La scena si apre sul finire del 1300, nel momento culminante della lotta tra Chiesa e Impero che travaglia l’Europa da diversi secoli. Un vecchio frate benedettino, Adso da Melk, è intento a scrivere delle memorie in cui narra alcuni terribili avvenimenti di cui è stato testimone in gioventù. Nello spettacolo, questo io narrante diventa una figura quasi kantoriana, sempre presente in scena, in stretta relazione con i fatti che lui stesso racconta, accaduti molti anni prima in un’abbazia dell’Italia settentrionale. Sotto i suoi e nostri occhi si materializza un se stesso giovane, poco più che adolescente, intento a seguire gli insegnamenti di un dotto frate francescano, che nel passato era stato anche inquisitore: Guglielmo da Baskerville. E proprio Guglielmo è stato chiamato per compiere una missione, il cui fine ultimo sembra ignoto anche a lui.

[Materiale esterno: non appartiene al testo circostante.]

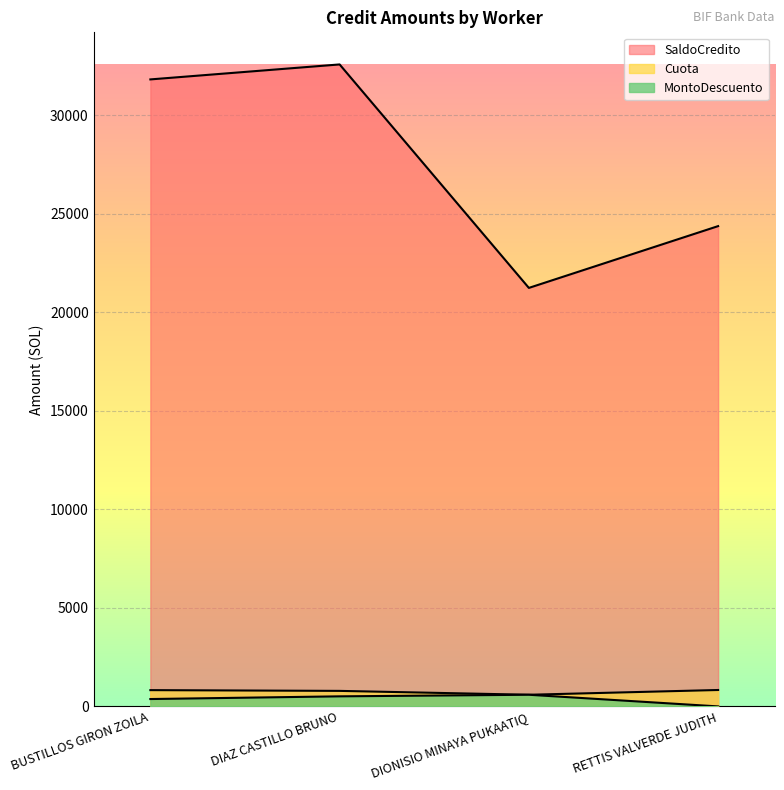

What are all the series names shown in the legend?

Cuota, MontoDescuento, SaldoCredito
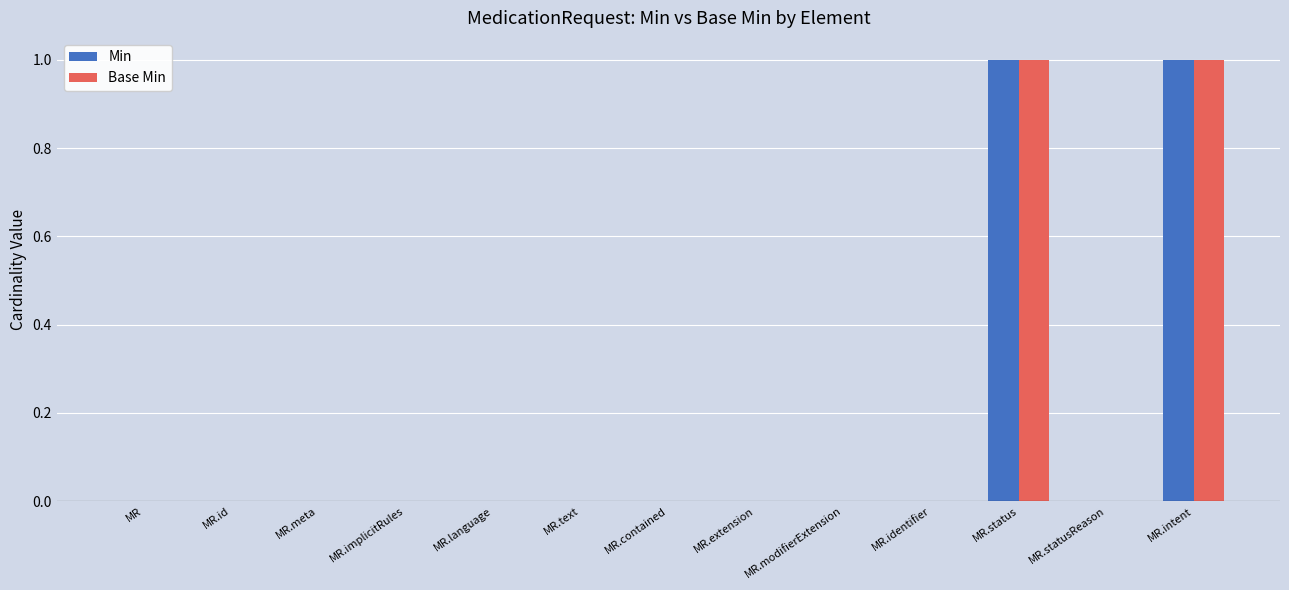

Reading left to right, what are all the values shown in this chart?

Min: 0	0	0	0	0	0	0	0	0	0	1	0	1
Base Min: 0	0	0	0	0	0	0	0	0	0	1	0	1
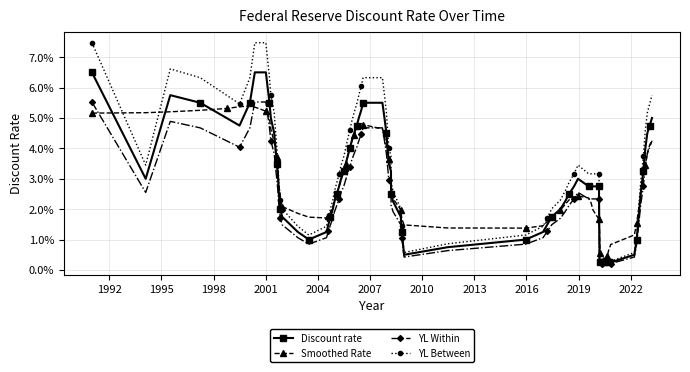

Does the chart have visible grid lines?

Yes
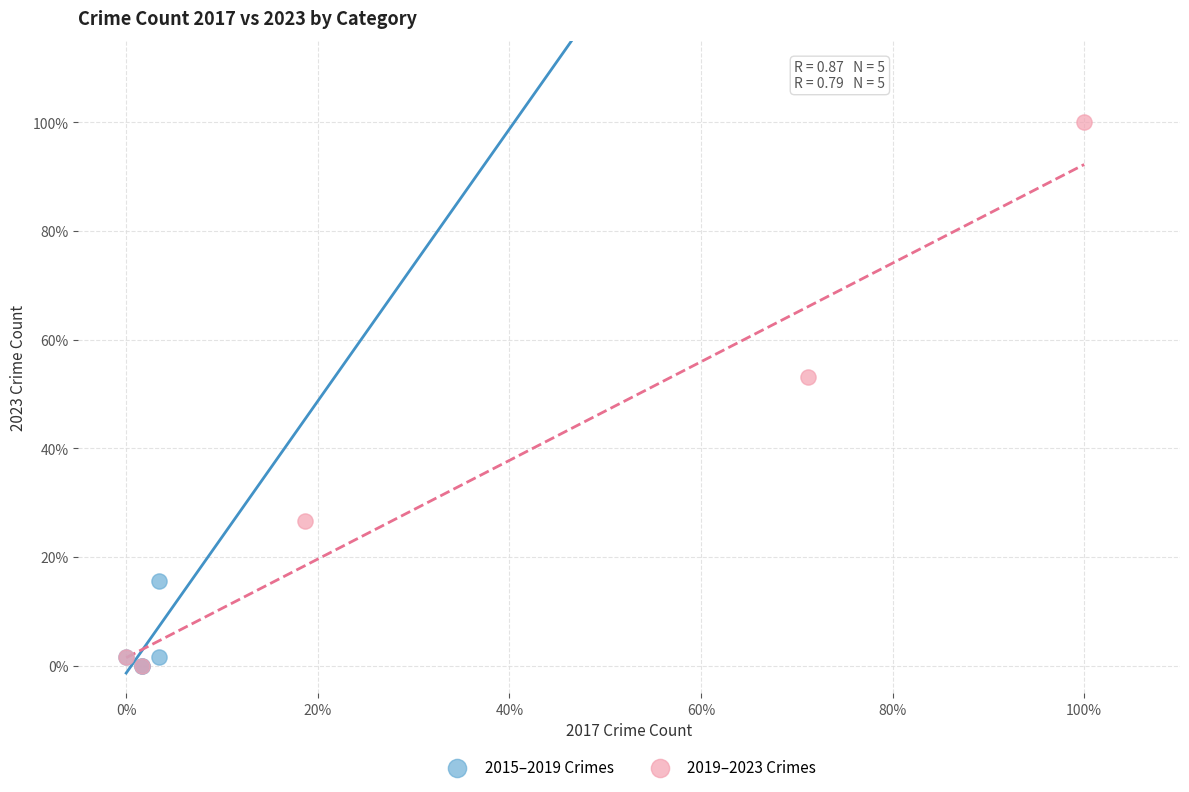

Which series reaches the maximum Y coordinate?

2019–2023 Crimes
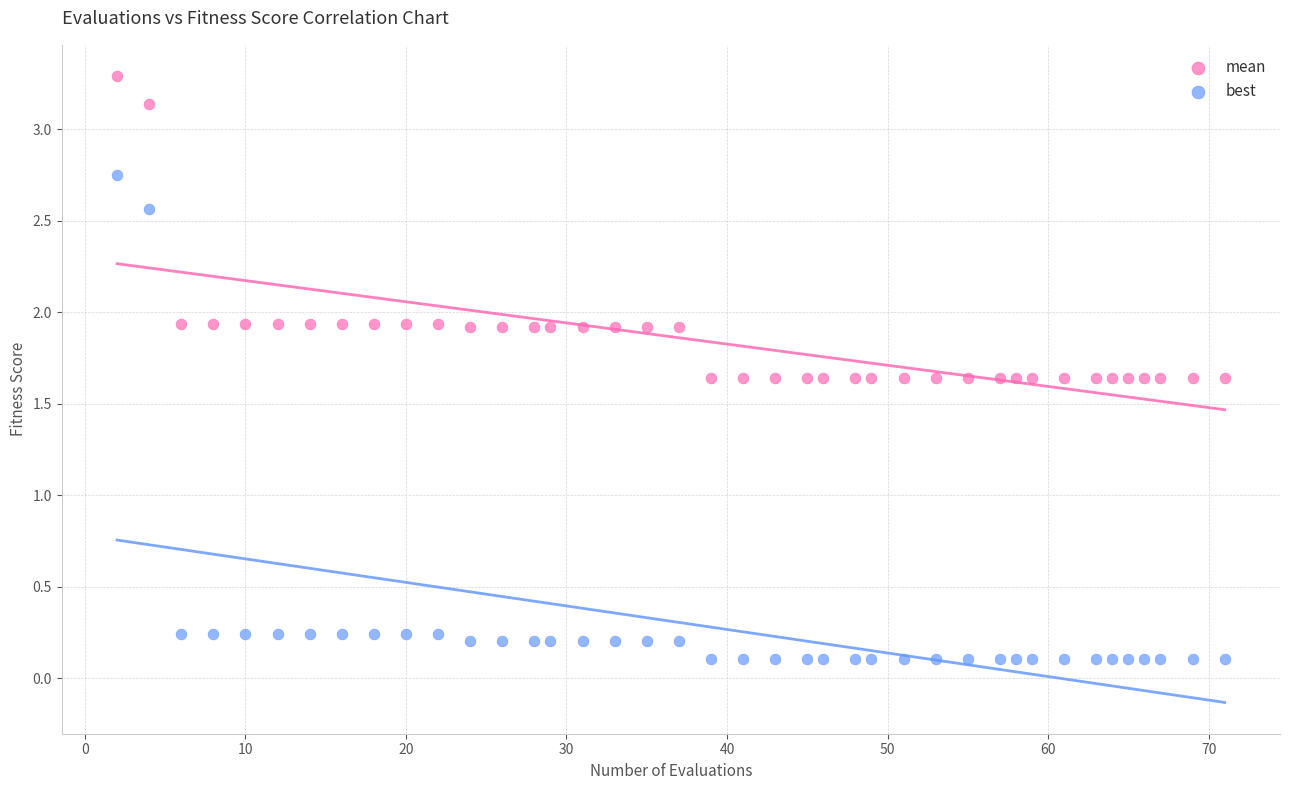

What are all the series names shown in the legend?

mean, best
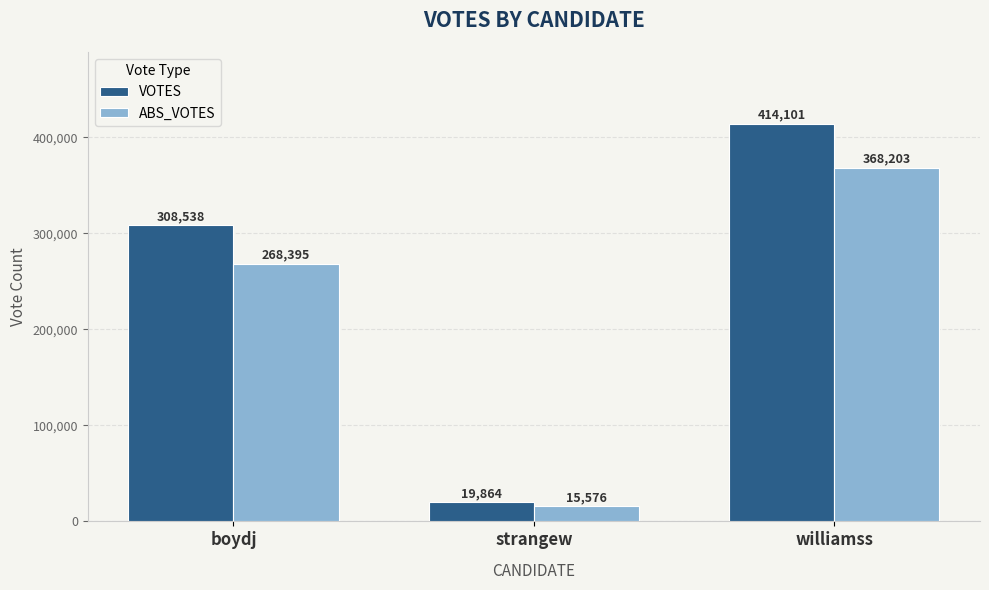

Which series has the largest range (max minus min)?

VOTES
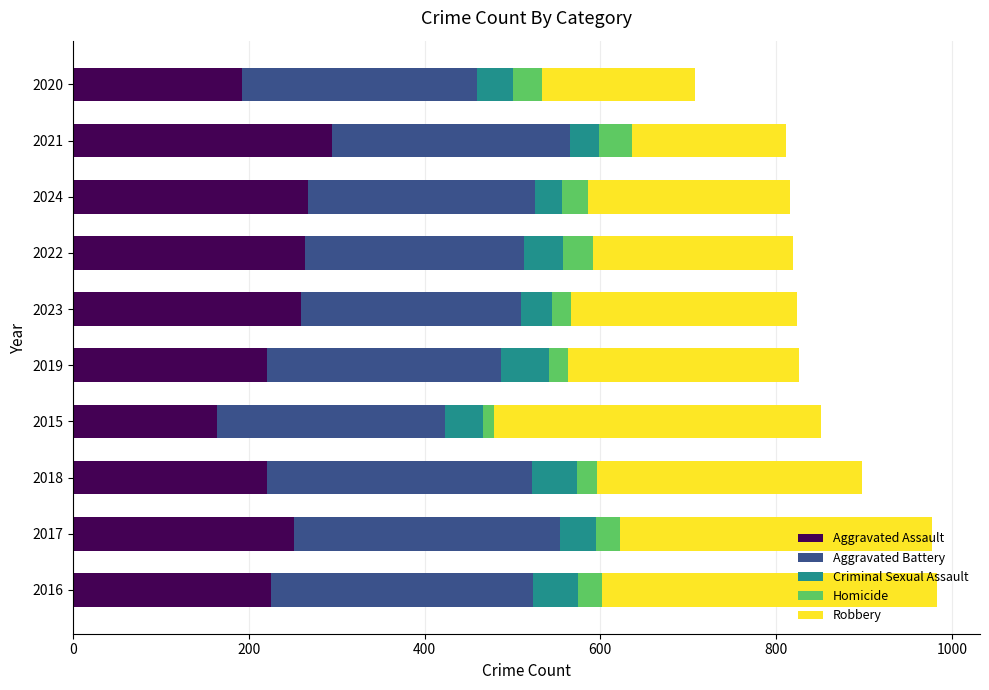

Is it true that Aggravated Assault equals 380 at 2024?

False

“Quei ricordi si materializzano, diventano corpo e suono. Abbiamo immaginato uno spazio conoscitivo – interviene Muscato – decisamente onirico e ci siamo aiutati componendo una colonna sonora fatta di suoni e melodie semplici, che prendessero per mano lo spettatore e lo aiutassero a seguire i labirinti della memoria di questo vecchio benedettino, così profondamente segnato dai fatti efferati accaduti settant’anni prima e dall’incontro con una fanciulla che non ha mai dimenticato: “Dell’unico amore terreno della mia vita non sapevo e non seppi mai neppure il nome”. Noi ci siamo divertiti a chiamarla Rosa”.

Il ricordo del vecchio Adso diventa così la struttura portante dell’intero impianto scenico, concepito come una scatola magica in continua trasformazione: una scatola nera e astratta con una serie di feritoie attraverso cui far entrare luci e oggetti con i quali evocare i diversi ambienti dell’azione: una biblioteca, una cappella, una cella, una cucina, un ossario, una mensa. Le video proiezioni hanno la funzione drammaturgica di visualizzare gli stati d’animo dei personaggi che in quel momento abitano la scena. Delle musiche originali, frammiste a canti gregoriani eseguiti a cappella dagli stessi interpreti, contribuiscono a creare luoghi di astrazione in cui la parola si fa materia per una fruizione antinaturalistica della vicenda narrata e alimenta nello spettatore una dimensione percettiva che lo porta a dimenticarsi, per un paio d’ore, del meraviglioso film di Jean-Jacques Annaud.